Russian Balloonist Circling Globe Crosses Australian Coast
CANBERRA, Australia (AP) — A 65-year-old Russian adventurer reached the Australian coast on Saturday and was within a few hours of setting a new record for flying solo nonstop around the world, an official said.
Fedor Konyukhov's 56-meter (184-foot) -tall helium and hot-air balloon was descending as it crossed the southwest coast directly over the city of Perth at 95 kilometers (60 miles) per hour and at an altitude of less than 7,000 meters (23,000 feet), support crew member Steve Griffin said.
When he drifts across 117 degrees longitude east of Perth, he will have shaved two days off the record of 13 days and eight hours set by American businessman Steve Fossett in 2002.

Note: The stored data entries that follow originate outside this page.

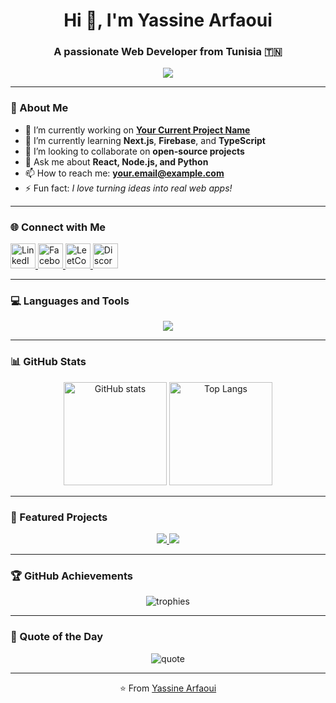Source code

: <!-- Profile Header -->
<h1 align="center">Hi 👋, I'm Yassine Arfaoui</h1>
<h3 align="center">A passionate Web Developer from Tunisia 🇹🇳</h3>

<!-- Typing SVG -->
<p align="center">
  <a href="https://github.com/arfaoui-yassine">
    <img src="https://readme-typing-svg.demolab.com?font=Outfit&size=22&duration=3500&pause=1000&color=6558D3&center=true&vCenter=true&width=500&lines=Frontend+Developer;React+%7C+Node.js+%7C+MySQL;Always+learning+new+things!">
  </a>
</p>

---

### 🧠 About Me
- 🔭 I’m currently working on **[Your Current Project Name](#)**
- 🌱 I’m currently learning **Next.js**, **Firebase**, and **TypeScript**
- 👯 I’m looking to collaborate on **open-source projects**
- 💬 Ask me about **React, Node.js, and Python**
- 📫 How to reach me: **your.email@example.com**
- ⚡ Fun fact: *I love turning ideas into real web apps!*

---

### 🌐 Connect with Me
<p align="left">
  <a href="https://linkedin.com/in/your-link" target="_blank">
    <img src="https://skillicons.dev/icons?i=linkedin" height="40" alt="LinkedIn"/>
  </a>
  <a href="https://facebook.com/your-link" target="_blank">
    <img src="https://skillicons.dev/icons?i=facebook" height="40" alt="Facebook"/>
  </a>
  <a href="https://leetcode.com/your-link" target="_blank">
    <img src="https://skillicons.dev/icons?i=leetcode" height="40" alt="LeetCode"/>
  </a>
  <a href="https://discord.gg/your-link" target="_blank">
    <img src="https://skillicons.dev/icons?i=discord" height="40" alt="Discord"/>
  </a>
</p>

---

### 💻 Languages and Tools
<p align="center">
  <img src="https://skillicons.dev/icons?i=html,css,js,ts,react,nextjs,nodejs,express,mysql,mongodb,tailwind,git,github,figma,linux,python" />
</p>

---

### 📊 GitHub Stats
<p align="center">
  <img src="https://github-readme-stats.vercel.app/api?username=arfaoui-yassine&show_icons=true&theme=tokyonight" alt="GitHub stats" height="165" />
  <img src="https://github-readme-stats.vercel.app/api/top-langs/?username=arfaoui-yassine&layout=compact&theme=tokyonight" alt="Top Langs" height="165" />
</p>

---

### 🚀 Featured Projects
<div align="center">
  <a href="https://github.com/arfaoui-yassine/Gylm" target="_blank">
    <img src="https://github-readme-stats.vercel.app/api/pin/?username=arfaoui-yassine&repo=Gylm&theme=tokyonight" />
  </a>
  <a href="https://github.com/arfaoui-yassine/AnotherProject" target="_blank">
    <img src="https://github-readme-stats.vercel.app/api/pin/?username=arfaoui-yassine&repo=AnotherProject&theme=tokyonight" />
  </a>
</div>

---

### 🏆 GitHub Achievements
<p align="center">
  <img src="https://github-profile-trophy.vercel.app/?username=arfaoui-yassine&theme=tokyonight&margin-w=15&margin-h=15" alt="trophies" />
</p>

---

### 💬 Quote of the Day
<p align="center">
  <img src="https://quotes-github-readme.vercel.app/api?type=horizontal&theme=tokyonight" alt="quote" />
</p>

---

<p align="center">⭐️ From <a href="https://github.com/arfaoui-yassine">Yassine Arfaoui</a></p>
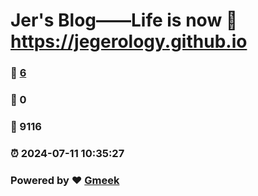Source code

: # Jer's Blog——Life is now :link: https://jegerology.github.io 
### :page_facing_up: [6](https://jegerology.github.io/tag.html) 
### :speech_balloon: 0 
### :hibiscus: 9116 
### :alarm_clock: 2024-07-11 10:35:27 
### Powered by :heart: [Gmeek](https://github.com/Meekdai/Gmeek)
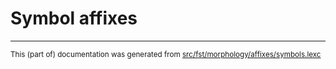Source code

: 
# Symbol affixes

* * *

<small>This (part of) documentation was generated from [src/fst/morphology/affixes/symbols.lexc](https://github.com/giellalt/lang-zul-x-exp/blob/main/src/fst/morphology/affixes/symbols.lexc)</small>
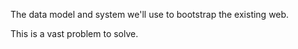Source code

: The data model and system we'll use to bootstrap the existing web.

This is a vast problem to solve.

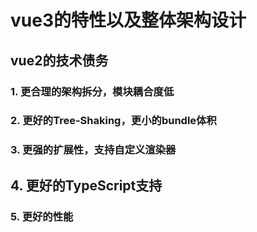 # vue3的特性以及整体架构设计



## vue2的技术债务

### 1. 更合理的架构拆分，模块耦合度低

### 2. 更好的Tree-Shaking，更小的bundle体积

### 3. 更强的扩展性，支持自定义渲染器

## 4. 更好的TypeScript支持

### 5. 更好的性能

 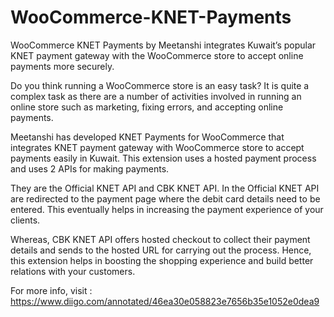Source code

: # WooCommerce-KNET-Payments
WooCommerce KNET Payments by Meetanshi integrates Kuwait’s popular KNET payment gateway with the WooCommerce store to accept online payments more securely.  

Do you think running a WooCommerce store is an easy task? It is quite a complex task as there are a number of activities involved in running an online store such as marketing, fixing errors, and accepting online payments. 

Meetanshi has developed KNET Payments for WooCommerce that integrates KNET payment gateway with WooCommerce store to accept payments easily in Kuwait. This extension uses a hosted payment process and uses 2 APIs for making payments. 

They are the Official KNET API and CBK KNET API. In the Official KNET API are redirected to the payment page where the debit card details need to be entered. This eventually helps in increasing the payment experience of your clients. 

Whereas, CBK KNET API offers hosted checkout to collect their payment details and sends to the hosted URL for carrying out the process. Hence, this extension helps in boosting the shopping experience and build better relations with your customers. 

For more info, visit : https://www.diigo.com/annotated/46ea30e058823e7656b35e1052e0dea9
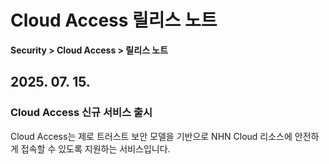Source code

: # Cloud Access 릴리스 노트

**Security > Cloud Access > 릴리스 노트**

## 2025. 07. 15.

### Cloud Access 신규 서비스 출시

Cloud Access는 제로 트러스트 보안 모델을 기반으로 NHN Cloud 리소스에 안전하게 접속할 수 있도록 지원하는 서비스입니다.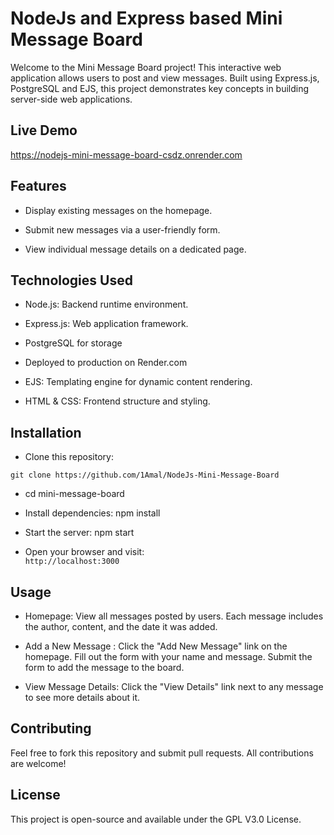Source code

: # NodeJs and Express based Mini Message Board

Welcome to the Mini Message Board project! This interactive web application allows users to post and view messages. Built using Express.js, PostgreSQL and EJS, this project demonstrates key concepts in building server-side web applications.

## Live Demo

https://nodejs-mini-message-board-csdz.onrender.com

## Features

- Display existing messages on the homepage.

- Submit new messages via a user-friendly form.

- View individual message details on a dedicated page.

## Technologies Used

- Node.js: Backend runtime environment.

- Express.js: Web application framework.

- PostgreSQL for storage

- Deployed to production on Render.com

- EJS: Templating engine for dynamic content rendering.

- HTML & CSS: Frontend structure and styling.

## Installation

- Clone this repository:

`
git clone https://github.com/1Amal/NodeJs-Mini-Message-Board `

- cd mini-message-board

- Install dependencies: npm install

- Start the server: npm start

- Open your browser and visit:  
`http://localhost:3000`

## Usage

- Homepage: View all messages posted by users. Each message includes the author, content, and the date it was added.

- Add a New Message : Click the "Add New Message" link on the homepage. Fill out the form with your name and message. Submit the form to add the message to the board.

- View Message Details: Click the "View Details" link next to any message to see more details about it.

## Contributing

Feel free to fork this repository and submit pull requests. All contributions are welcome!

## License

This project is open-source and available under the GPL V3.0 License.
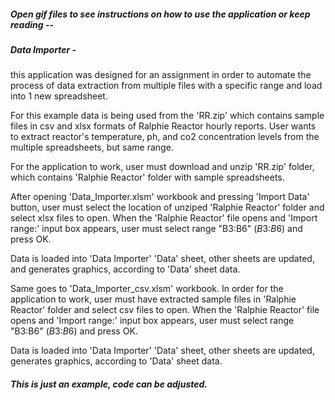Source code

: ##### Open gif files to see instructions on how to use the application or keep reading --

##### Data Importer -
this application was designed for an assignment in order to automate the process of data extraction from multiple files with a specific range and load into 1 new spreadsheet.

For this example data is being used from the 'RR.zip' which contains sample files in csv and xlsx formats of Ralphie Reactor hourly reports. User wants to extract reactor's temperature, ph, and co2 concentration levels from the multiple spreadsheets, but same range.

For the application to work, user must download and unzip 'RR.zip' folder, which contains 'Ralphie Reactor' folder with sample spreadsheets.

After opening 'Data_Importer.xlsm' workbook and pressing 'Import Data' button, user must select the location of unziped 'Ralphie Reactor' folder
and select xlsx files to open.
When the 'Ralphie Reactor' file opens and 'Import range:' input box appears, user must select range "B3:B6" ($B$3:$B$6) and press OK.

Data is loaded into 'Data Importer' 'Data' sheet, other sheets are updated, and generates graphics, according to 'Data' sheet data.

Same goes to 'Data_Importer_csv.xlsm' workbook. In order for the application to work, user must have extracted sample files in 'Ralphie Reactor' folder
and select csv files to open.
When the 'Ralphie Reactor' file opens and 'Import range:' input box appears, user must select range "B3:B6" ($B$3:$B$6) and press OK.

Data is loaded into 'Data Importer' 'Data' sheet, other sheets are updated, generates graphics, according to 'Data' sheet data.

##### This is just an example, code can be adjusted.
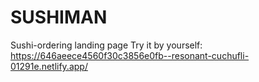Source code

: # SUSHIMAN

Sushi-ordering landing page
Try it by yourself: https://646aeece4560f30c3856e0fb--resonant-cuchufli-01291e.netlify.app/
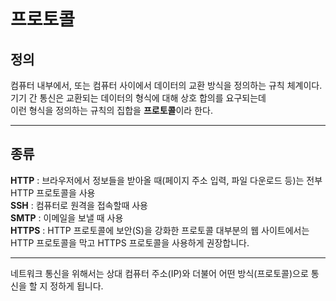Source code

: # 프로토콜

## 정의

컴퓨터 내부에서, 또는 컴퓨터 사이에서 데이터의 교환 방식을 정의하는 규칙 체계이다.
<br>
기기 간 통신은 교환되는 데이터의 형식에 대해 상호 합의를 요구되는데 <br>이런 형식을 정의하는 규칙의 집합을 <b>프로토콜</b>이라 한다.

---

## 종류

<b>HTTP</b> : 브라우저에서 정보들을 받아올 때(페이지 주소 입력, 파일 다운로드 등)는 전부 HTTP 프로토콜을 사용<br>
<b>SSH</b> : 컴퓨터로 원격을 접속할때 사용<br>
<b>SMTP</b> : 이메일을 보낼 때 사용<br>
<b>HTTPS</b> : HTTP 프로토콜에 보안(S)을 강화한 프로토콜
대부분의 웹 사이트에서는 HTTP 프로토콜을 막고 HTTPS 프로토콜을 사용하게 권장합니다.<br>

---

네트워크 통신을 위해서는 상대 컴퓨터 주소(IP)와 더불어 어떤 방식(프로토콜)으로 통신을 할 지 정하게 됩니다.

Konyukhov hoped to land around 4 p.m. (0800 GMT) along a 500-kilometer (300-mile) sparsely populated expanse between the gold mining town of Kalgoorlie and Northam, the town where his eastward journey began on at 7:33 a.m. on July 12, support crew member John Wellington said.
"It's a bit overcast, but it's not windy which is the most important thing," Wellington said. "It should be a reasonable sort of day to hopefully get him on the ground later this afternoon."
Konyukhov's team say landing the 1.6-metric ton (1.8-ton) balloon could be the most challenging and dangerous part of the journey, with late afternoon the best time. He needs to find an open space free of power lines and buildings and expect to be dragged along the ground for several kilometers (miles) before coming to a halt.
Fossett was forced by strong winds to spend more than a day in the air after setting his own record as the first person to circle the globe in a balloon. His capsuled tumbled along the ground for 15 minutes after he landed on a cattle ranch in southwest Queensland state.
The then 58-year-year-old emerged from the capsule with a bloodied mouth from biting his lip during the rough landing, but was otherwise unhurt.